Barbell Curl

  • Alternative Names: Standing barbell curl, straight barbell curl
  • Type: Strength
  • Experience Level: Beginner
  • Equipment: Barbell
  • Muscles Targeted: Biceps
  • Mechanics: Isolation
  • Average Number of Sets: 2-3 with 8-12 reps each
  • Variations: Reverse, seated, wide grip, close grip, EZ, incline, bent over barbell curls
  • Alternative: Dumbbell bicep curl, EZ-bar curl, preacher curl

The barbell curl is perhaps the most effective way you can work your biceps and build bigger arms. The standing barbell curl not only increases the size and strength of your upper arms but also helps improve your grip strength while engaging your shoulders and forearms to some degree.

Barbell Curl Vs Dumbbell Curl

Muscular Imbalance

When performing the barbell curl with heavier weights, the dominant side will compensate for the weaker muscle group that is unable to keep up with the increase in reps and weight. Therefore, you cannot correct or prevent this muscle imbalance when using a barbell. On the other hand, you cannot utilize your dominant muscle group when curling dumbbells because the weight is evenly spread across each arm.

Tension on Your Biceps

To keep tension on your biceps when curling a barbell, placing your hands wider will engage the inner heads of your biceps whereas a narrower grip will emphasize the outer heads. Twisting your wrists, while curling the dumbbells, helps in increasing tension on your biceps.

How to do Barbell Curls

Start the exercise by standing upright and holding a barbell (weighing about 100 lbs) with a shoulder-width, underhand grip so that the palms are facing forward and your elbows are close to the upper body. Keeping your upper arms still and your biceps fully contracted, curl the barbell forward until it is at your shoulder level. Pause for one second at the contracted position and then slowly bring it down to the initial position.

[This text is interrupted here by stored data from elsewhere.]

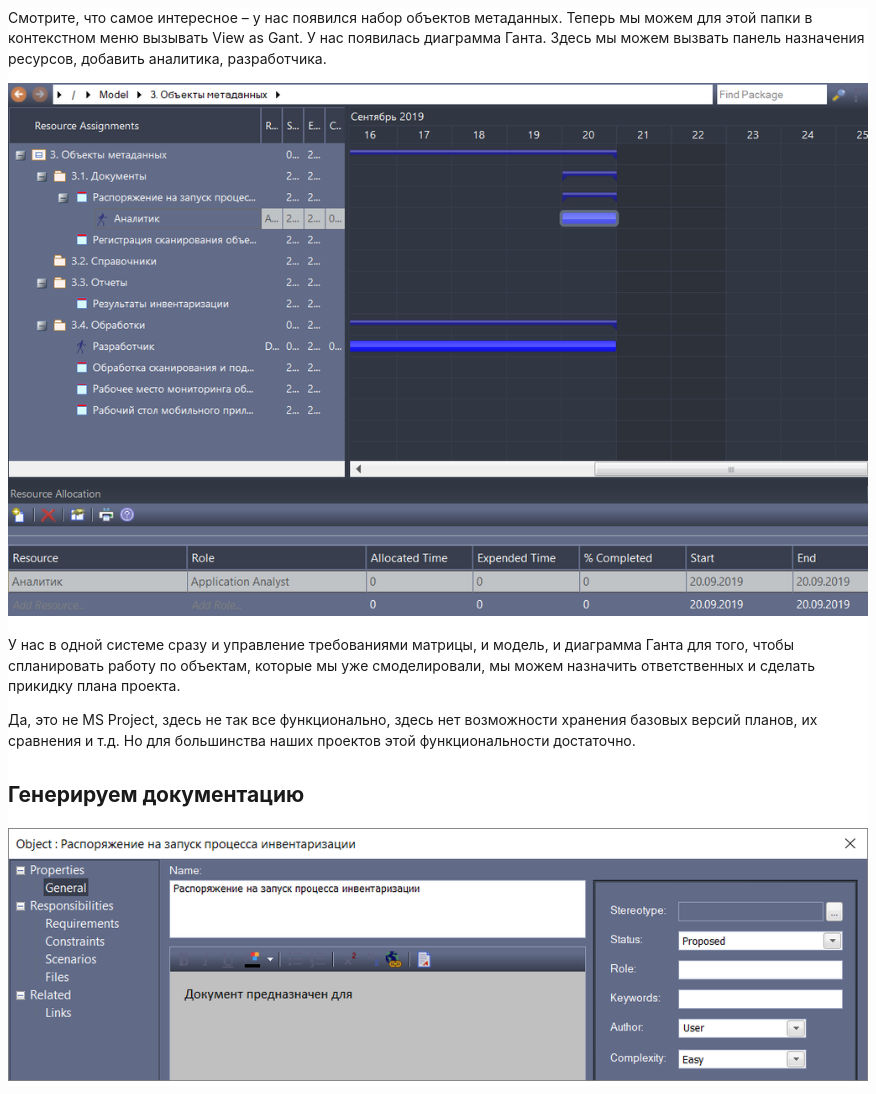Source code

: Смотрите, что самое интересное – у нас появился набор объектов метаданных. Теперь мы можем для этой папки в контекстном меню вызывать View as Gant. У нас появилась диаграмма Ганта. Здесь мы можем вызвать панель назначения ресурсов, добавить аналитика, разработчика.

![](_src/fec5c5fc008e298c618db5ebac29d957.png)

У нас в одной системе сразу и управление требованиями матрицы, и модель, и диаграмма Ганта для того, чтобы спланировать работу по объектам, которые мы уже смоделировали, мы можем назначить ответственных и сделать прикидку плана проекта.

Да, это не MS Project, здесь не так все функционально, здесь нет возможности хранения базовых версий планов, их сравнения и т.д. Но для большинства наших проектов этой функциональности достаточно.

## Генерируем документацию

![](_src/9c5d808f5ae8a69596d3de858c626e66.png)
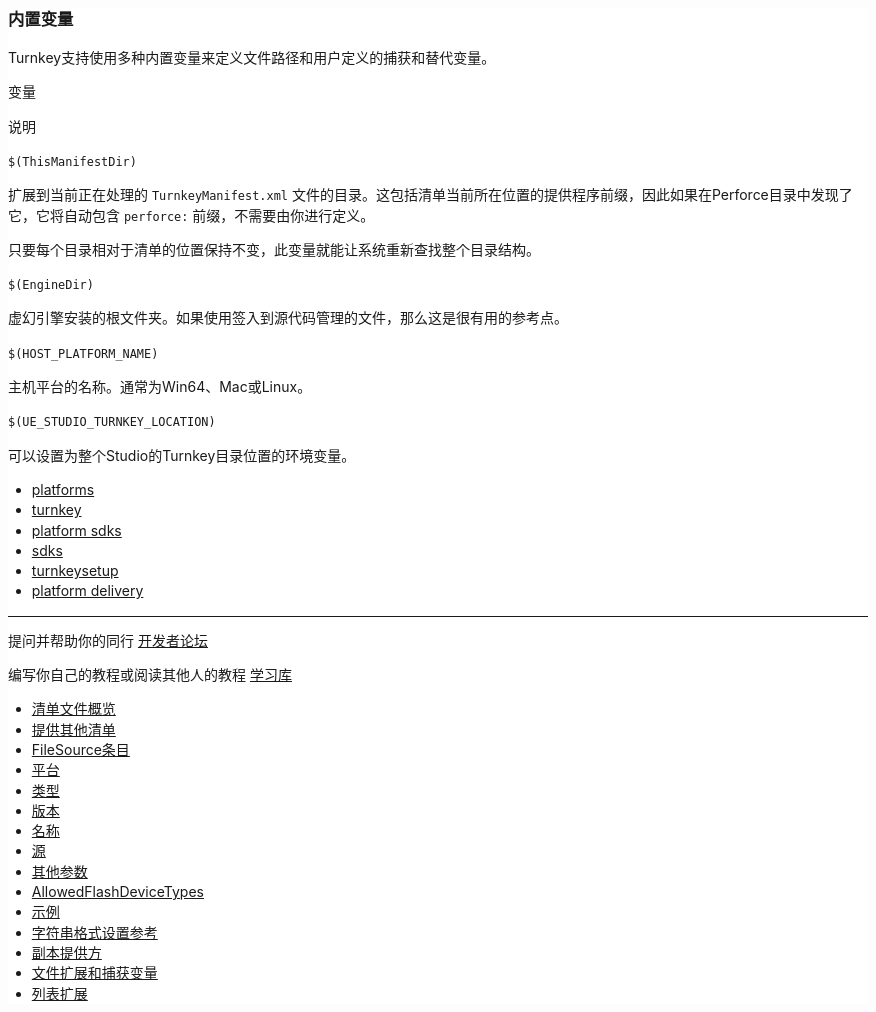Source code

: ### 内置变量

Turnkey支持使用多种内置变量来定义文件路径和用户定义的捕获和替代变量。

变量

说明

`$(ThisManifestDir)`

扩展到当前正在处理的 `TurnkeyManifest.xml` 文件的目录。这包括清单当前所在位置的提供程序前缀，因此如果在Perforce目录中发现了它，它将自动包含 `perforce:` 前缀，不需要由你进行定义。

只要每个目录相对于清单的位置保持不变，此变量就能让系统重新查找整个目录结构。

`$(EngineDir)`

虚幻引擎安装的根文件夹。如果使用签入到源代码管理的文件，那么这是很有用的参考点。

`$(HOST_PLATFORM_NAME)`

主机平台的名称。通常为Win64、Mac或Linux。

`$(UE_STUDIO_TURNKEY_LOCATION)`

可以设置为整个Studio的Turnkey目录位置的环境变量。

-   [platforms](https://dev.epicgames.com/community/search?query=platforms)
-   [turnkey](https://dev.epicgames.com/community/search?query=turnkey)
-   [platform sdks](https://dev.epicgames.com/community/search?query=platform%20sdks)
-   [sdks](https://dev.epicgames.com/community/search?query=sdks)
-   [turnkeysetup](https://dev.epicgames.com/community/search?query=turnkeysetup)
-   [platform delivery](https://dev.epicgames.com/community/search?query=platform%20delivery)

* * *

提问并帮助你的同行 [开发者论坛](https://forums.unrealengine.com/categories?tag=unreal-engine)

编写你自己的教程或阅读其他人的教程 [学习库](https://dev.epicgames.com/community/unreal-engine/learning)

-   [清单文件概览](/documentation/zh-cn/unreal-engine/setting-up-turnkey-for-your-organization-in-unreal-engine#%E6%B8%85%E5%8D%95%E6%96%87%E4%BB%B6%E6%A6%82%E8%A7%88)
-   [提供其他清单](/documentation/zh-cn/unreal-engine/setting-up-turnkey-for-your-organization-in-unreal-engine#%E6%8F%90%E4%BE%9B%E5%85%B6%E4%BB%96%E6%B8%85%E5%8D%95)
-   [FileSource条目](/documentation/zh-cn/unreal-engine/setting-up-turnkey-for-your-organization-in-unreal-engine#filesource%E6%9D%A1%E7%9B%AE)
-   [平台](/documentation/zh-cn/unreal-engine/setting-up-turnkey-for-your-organization-in-unreal-engine#%E5%B9%B3%E5%8F%B0)
-   [类型](/documentation/zh-cn/unreal-engine/setting-up-turnkey-for-your-organization-in-unreal-engine#%E7%B1%BB%E5%9E%8B)
-   [版本](/documentation/zh-cn/unreal-engine/setting-up-turnkey-for-your-organization-in-unreal-engine#%E7%89%88%E6%9C%AC)
-   [名称](/documentation/zh-cn/unreal-engine/setting-up-turnkey-for-your-organization-in-unreal-engine#%E5%90%8D%E7%A7%B0)
-   [源](/documentation/zh-cn/unreal-engine/setting-up-turnkey-for-your-organization-in-unreal-engine#%E6%BA%90)
-   [其他参数](/documentation/zh-cn/unreal-engine/setting-up-turnkey-for-your-organization-in-unreal-engine#%E5%85%B6%E4%BB%96%E5%8F%82%E6%95%B0)
-   [AllowedFlashDeviceTypes](/documentation/zh-cn/unreal-engine/setting-up-turnkey-for-your-organization-in-unreal-engine#allowedflashdevicetypes)
-   [示例](/documentation/zh-cn/unreal-engine/setting-up-turnkey-for-your-organization-in-unreal-engine#%E7%A4%BA%E4%BE%8B)
-   [字符串格式设置参考](/documentation/zh-cn/unreal-engine/setting-up-turnkey-for-your-organization-in-unreal-engine#%E5%AD%97%E7%AC%A6%E4%B8%B2%E6%A0%BC%E5%BC%8F%E8%AE%BE%E7%BD%AE%E5%8F%82%E8%80%83)
-   [副本提供方](/documentation/zh-cn/unreal-engine/setting-up-turnkey-for-your-organization-in-unreal-engine#%E5%89%AF%E6%9C%AC%E6%8F%90%E4%BE%9B%E6%96%B9)
-   [文件扩展和捕获变量](/documentation/zh-cn/unreal-engine/setting-up-turnkey-for-your-organization-in-unreal-engine#%E6%96%87%E4%BB%B6%E6%89%A9%E5%B1%95%E5%92%8C%E6%8D%95%E8%8E%B7%E5%8F%98%E9%87%8F)
-   [列表扩展](/documentation/zh-cn/unreal-engine/setting-up-turnkey-for-your-organization-in-unreal-engine#%E5%88%97%E8%A1%A8%E6%89%A9%E5%B1%95)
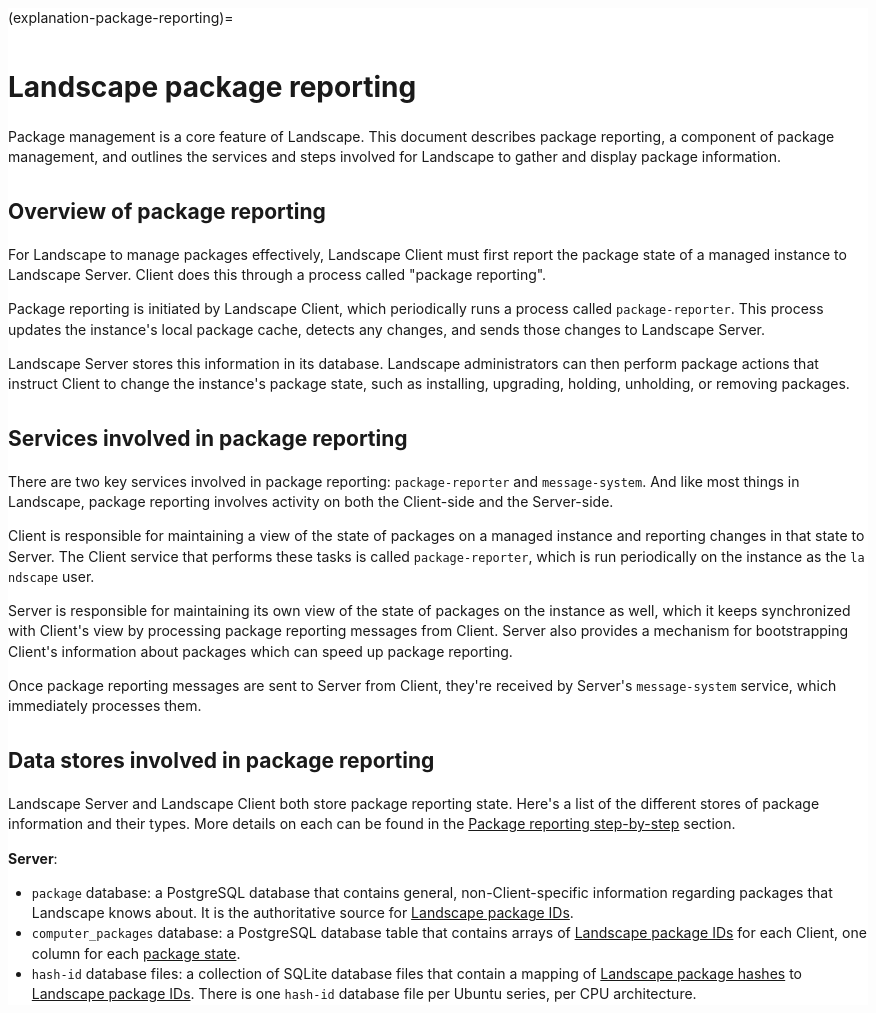 (explanation-package-reporting)=
# Landscape package reporting

Package management is a core feature of Landscape. This document describes package reporting, a component of package management, and outlines the services and steps involved for Landscape to gather and display package information.

## Overview of package reporting

For Landscape to manage packages effectively, Landscape Client must first report the package state of a managed instance to Landscape Server. Client does this through a process called "package reporting".

Package reporting is initiated by Landscape Client, which periodically runs a process called `package-reporter`. This process updates the instance's local package cache, detects any changes, and sends those changes to Landscape Server. 

Landscape Server stores this information in its database. Landscape administrators can then perform package actions that instruct Client to change the instance's package state, such as installing, upgrading, holding, unholding, or removing packages.

## Services involved in package reporting

There are two key services involved in package reporting: `package-reporter` and `message-system`. And like most things in Landscape, package reporting involves activity on both the Client-side and the Server-side.

Client is responsible for maintaining a view of the state of packages on a managed instance and reporting changes in that state to Server. The Client service that performs these tasks is called `package-reporter`, which is run periodically on the instance as the `landscape` user.

Server is responsible for maintaining its own view of the state of packages on the instance as well, which it keeps synchronized with Client's view by processing package reporting messages from Client. Server also provides a mechanism for bootstrapping Client's information about packages which can speed up package reporting.

Once package reporting messages are sent to Server from Client, they're received by Server's `message-system` service, which immediately processes them.

## Data stores involved in package reporting

Landscape Server and Landscape Client both store package reporting state. Here's a list of the different stores of package information and their types. More details on each can be found in the [Package reporting step-by-step](#package-reporting-step-by-step) section.

**Server**:

  - `package` database: a PostgreSQL database that contains general, non-Client-specific information regarding packages that Landscape knows about. It is the authoritative source for [Landscape package IDs](#landscape-package-id).
  - `computer_packages` database: a PostgreSQL database table that contains arrays of [Landscape package IDs](#landscape-package-id) for each Client, one column for each [package state](#package-state).
  - `hash-id` database files: a collection of SQLite database files that contain a mapping of [Landscape package hashes](#landscape-package-hash) to [Landscape package IDs](#landscape-package-id). There is one `hash-id` database file per Ubuntu series, per CPU architecture.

Standing Barbell Curl Tips

  • Avoid swinging your torso back to help in moving the barbell up. Make sure your body remains fixed throughout the entire movement.
  • Move the barbell down under control and avoid dropping it quickly.
  • For a greater contraction at the top, perform the exercise with a straight bar attached to a low pulley system.

Variations

  1. Reverse Barbell Curl: Involves holding the barbell in the opposite direction using a pronated grip.
  2. Seated Barbell Curl: Requires sitting upright on a flat bench and curling the barbell to your shoulder level.
  3. Wide Grip Barbell Curl: Is similar to the basic version except that you hold the bar with a wider-than-shoulder-width grip.
  4. Close Grip Barbell Curl: Performed by holding the barbell with a closer-than-shoulder-width grip so that your hands are a few inches apart.
  5. EZ Barbell Curl: Involves curling an EZ bar as high as you can.
  6. Incline Barbell Curl: Performed by lying against an incline bench and curling the weight up.
  7. Bent Over Barbell Curl: Involves leaning your torso forward slightly and then performing the regular barbell curl.